### Problem to work on:
Everything in the entries below except the pictures must be returned exactly.

### Data section:
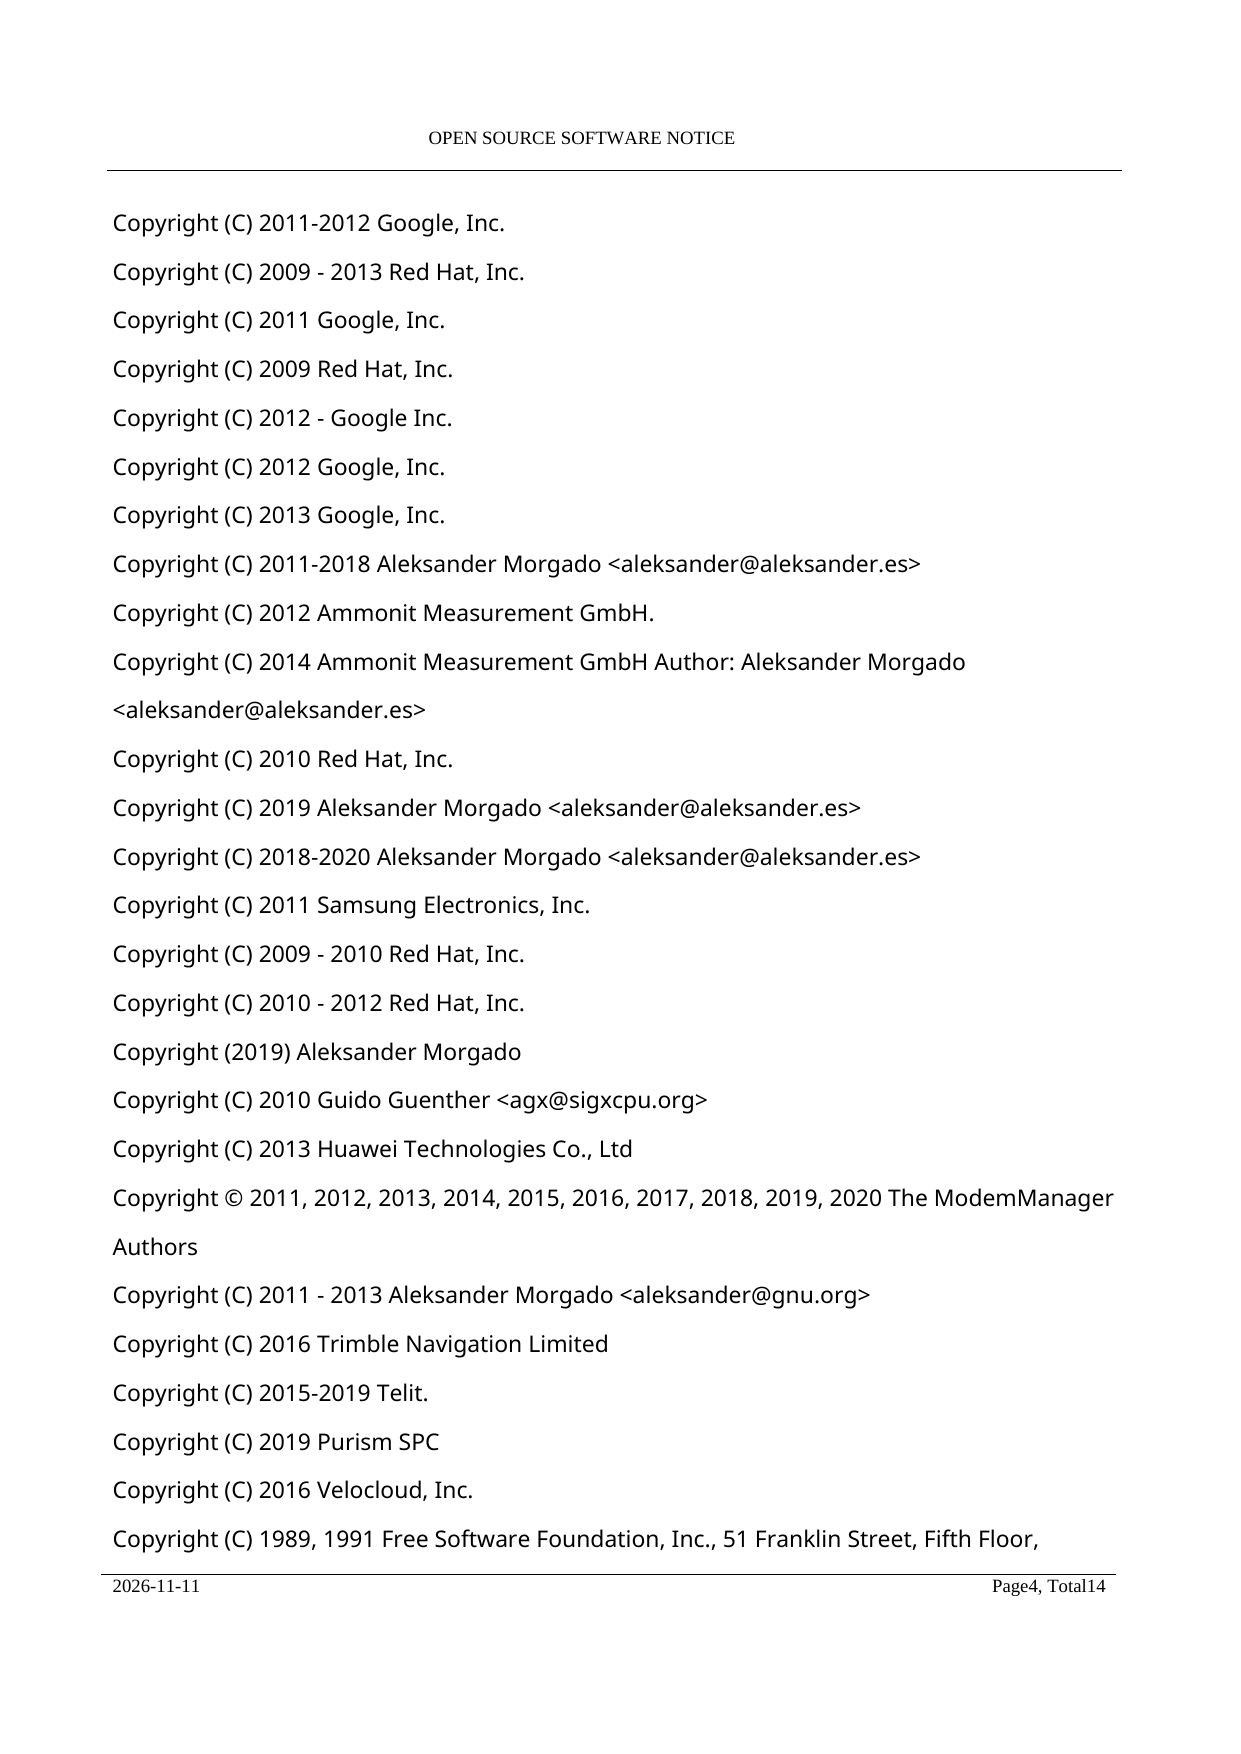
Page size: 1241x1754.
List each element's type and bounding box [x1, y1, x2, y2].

text [112, 206, 1128, 1555]
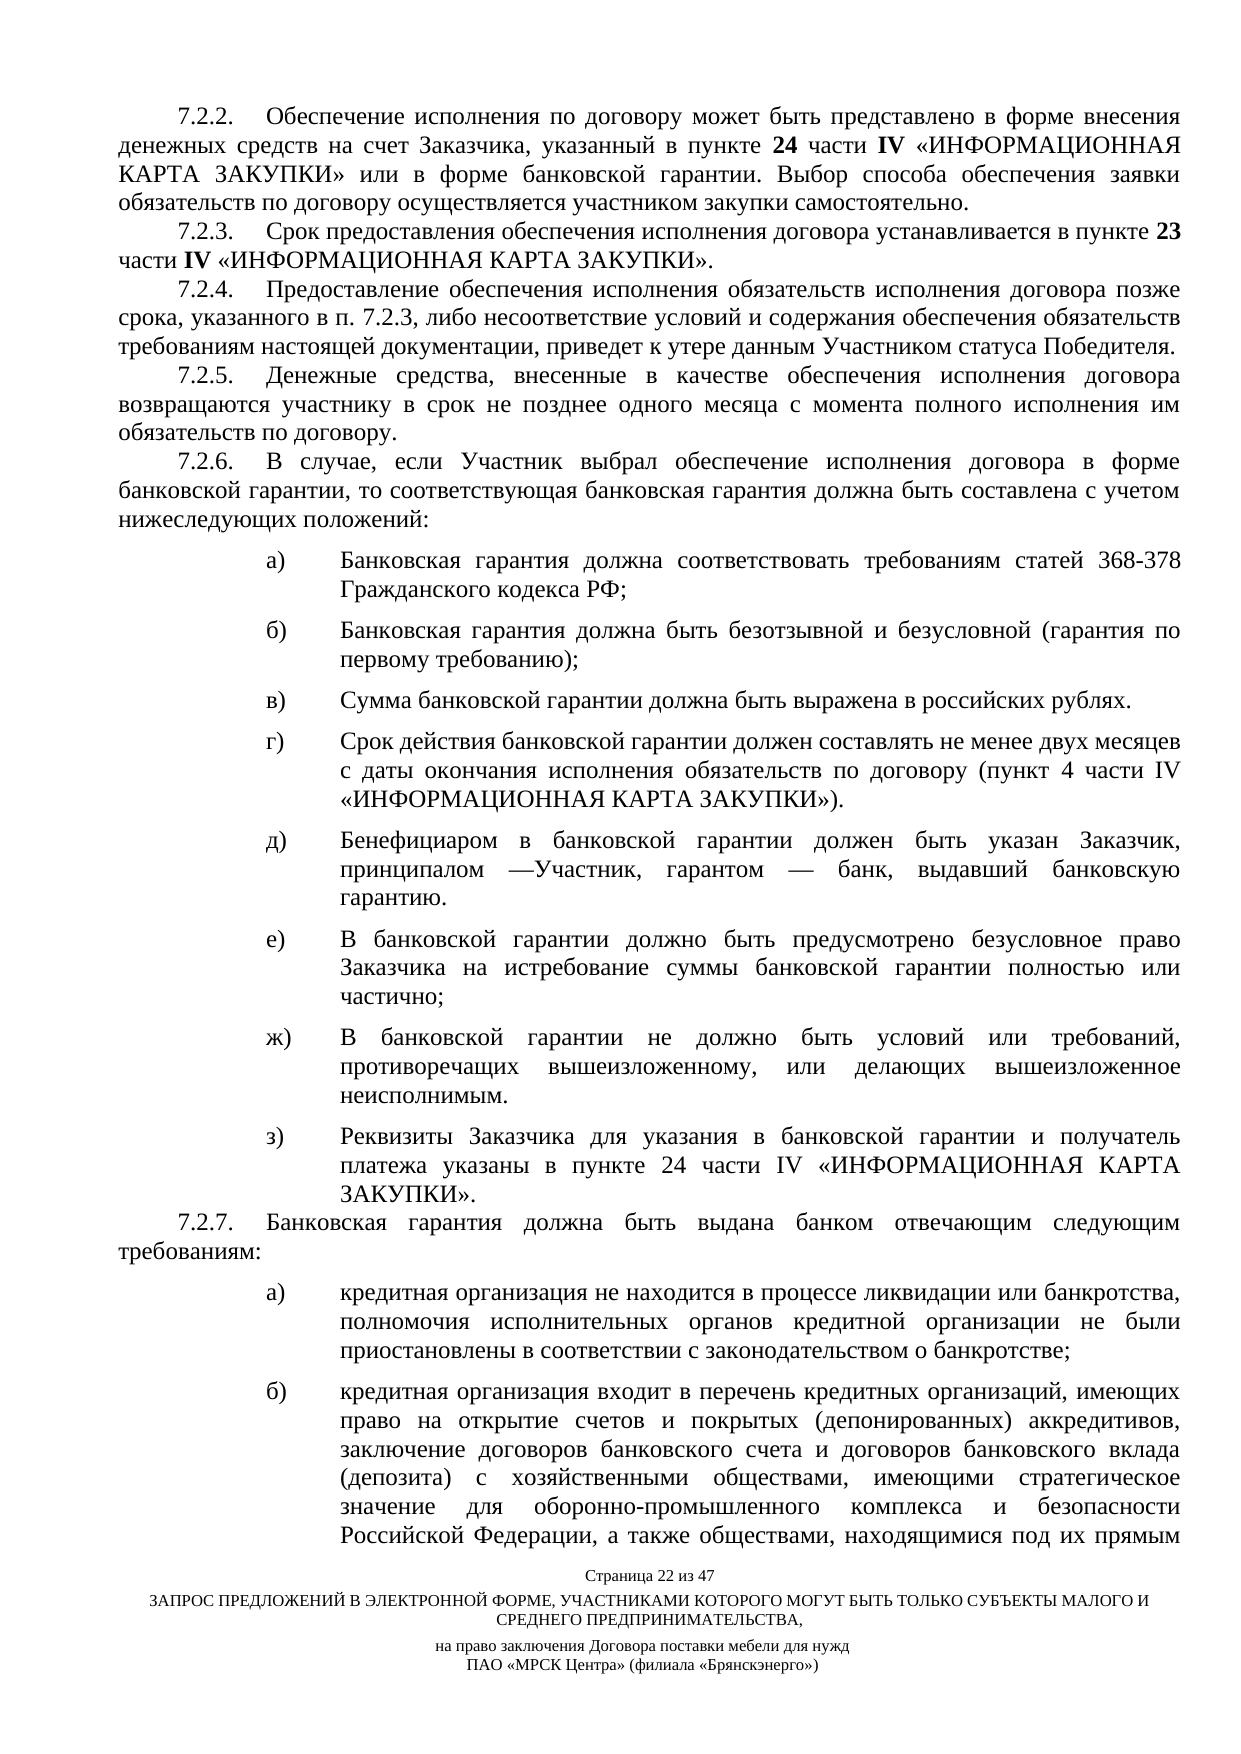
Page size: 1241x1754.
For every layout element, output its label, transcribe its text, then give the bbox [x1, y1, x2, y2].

list Банковская гарантия должна быть безотзывной и безусловной (гарантия по первому требованию); [266, 615, 1181, 672]
list кредитная организация не находится в процессе ликвидации или банкротства, полномочия исполнительных органов кредитной организации не были приостановлены в соответствии с законодательством о банкротстве; [266, 1277, 1181, 1364]
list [266, 1376, 1181, 1549]
subtitle В случае, если Участник выбрал обеспечение исполнения договора в форме банковской гарантии, то соответствующая банковская гарантия должна быть составлена с учетом нижеследующих положений: [118, 446, 1181, 532]
list Срок действия банковской гарантии должен составлять не менее двух месяцев с даты окончания исполнения обязательств по договору (пункт 4 части IV «ИНФОРМАЦИОННАЯ КАРТА ЗАКУПКИ»). [266, 726, 1181, 812]
list Банковская гарантия должна соответствовать требованиям статей 368-378 Гражданского кодекса РФ; [266, 545, 1181, 602]
subtitle Предоставление обеспечения исполнения обязательств исполнения договора позже срока, указанного в п. 7.2.3, либо несоответствие условий и содержания обеспечения обязательств требованиям настоящей документации, приведет к утере данным Участником статуса Победителя. [118, 274, 1181, 360]
list В банковской гарантии не должно быть условий или требований, противоречащих вышеизложенному, или делающих вышеизложенное неисполнимым. [266, 1022, 1181, 1109]
subtitle Обеспечение исполнения по договору может быть представлено в форме внесения денежных средств на счет Заказчика, указанный в пункте 24 части IV «ИНФОРМАЦИОННАЯ КАРТА ЗАКУПКИ» или в форме банковской гарантии. Выбор способа обеспечения заявки обязательств по договору осуществляется участником закупки самостоятельно. [118, 101, 1181, 216]
subtitle Банковская гарантия должна быть выдана банком отвечающим следующим требованиям: [118, 1207, 1181, 1265]
subtitle Денежные средства, внесенные в качестве обеспечения исполнения договора возвращаются участнику в срок не позднее одного месяца с момента полного исполнения им обязательств по договору. [118, 360, 1181, 446]
list Сумма банковской гарантии должна быть выражена в российских рублях. [266, 685, 1181, 714]
list В банковской гарантии должно быть предусмотрено безусловное право Заказчика на истребование суммы банковской гарантии полностью или частично; [266, 924, 1181, 1010]
subtitle Срок предоставления обеспечения исполнения договора устанавливается в пункте 23 части IV «ИНФОРМАЦИОННАЯ КАРТА ЗАКУПКИ». [118, 216, 1181, 274]
list Реквизиты Заказчика для указания в банковской гарантии и получатель платежа указаны в пункте 24 части IV «ИНФОРМАЦИОННАЯ КАРТА ЗАКУПКИ». [266, 1121, 1181, 1207]
list Бенефициаром в банковской гарантии должен быть указан Заказчик, принципалом —Участник, гарантом — банк, выдавший банковскую гарантию. [266, 825, 1181, 911]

### Result of this task:
Page size: 1241x1754.
List each element's type and bounding box [x1, y1, x2, y2].

text [112, 206, 1128, 1555]
Page size: 1241x1754.
For every layout element, output its label, transcribe its text, then give the bbox [x1, y1, x2, y2].

list Банковская гарантия должна быть безотзывной и безусловной (гарантия по первому требованию); [266, 615, 1181, 672]
list кредитная организация не находится в процессе ликвидации или банкротства, полномочия исполнительных органов кредитной организации не были приостановлены в соответствии с законодательством о банкротстве; [266, 1277, 1181, 1364]
list [266, 1376, 1181, 1549]
subtitle В случае, если Участник выбрал обеспечение исполнения договора в форме банковской гарантии, то соответствующая банковская гарантия должна быть составлена с учетом нижеследующих положений: [118, 446, 1181, 532]
list Срок действия банковской гарантии должен составлять не менее двух месяцев с даты окончания исполнения обязательств по договору (пункт 4 части IV «ИНФОРМАЦИОННАЯ КАРТА ЗАКУПКИ»). [266, 726, 1181, 812]
list Банковская гарантия должна соответствовать требованиям статей 368-378 Гражданского кодекса РФ; [266, 545, 1181, 602]
subtitle Предоставление обеспечения исполнения обязательств исполнения договора позже срока, указанного в п. 7.2.3, либо несоответствие условий и содержания обеспечения обязательств требованиям настоящей документации, приведет к утере данным Участником статуса Победителя. [118, 274, 1181, 360]
list В банковской гарантии не должно быть условий или требований, противоречащих вышеизложенному, или делающих вышеизложенное неисполнимым. [266, 1022, 1181, 1109]
subtitle Обеспечение исполнения по договору может быть представлено в форме внесения денежных средств на счет Заказчика, указанный в пункте 24 части IV «ИНФОРМАЦИОННАЯ КАРТА ЗАКУПКИ» или в форме банковской гарантии. Выбор способа обеспечения заявки обязательств по договору осуществляется участником закупки самостоятельно. [118, 101, 1181, 216]
subtitle Банковская гарантия должна быть выдана банком отвечающим следующим требованиям: [118, 1207, 1181, 1265]
subtitle Денежные средства, внесенные в качестве обеспечения исполнения договора возвращаются участнику в срок не позднее одного месяца с момента полного исполнения им обязательств по договору. [118, 360, 1181, 446]
list Сумма банковской гарантии должна быть выражена в российских рублях. [266, 685, 1181, 714]
list В банковской гарантии должно быть предусмотрено безусловное право Заказчика на истребование суммы банковской гарантии полностью или частично; [266, 924, 1181, 1010]
subtitle Срок предоставления обеспечения исполнения договора устанавливается в пункте 23 части IV «ИНФОРМАЦИОННАЯ КАРТА ЗАКУПКИ». [118, 216, 1181, 274]
list Реквизиты Заказчика для указания в банковской гарантии и получатель платежа указаны в пункте 24 части IV «ИНФОРМАЦИОННАЯ КАРТА ЗАКУПКИ». [266, 1121, 1181, 1207]
list Бенефициаром в банковской гарантии должен быть указан Заказчик, принципалом —Участник, гарантом — банк, выдавший банковскую гарантию. [266, 825, 1181, 911]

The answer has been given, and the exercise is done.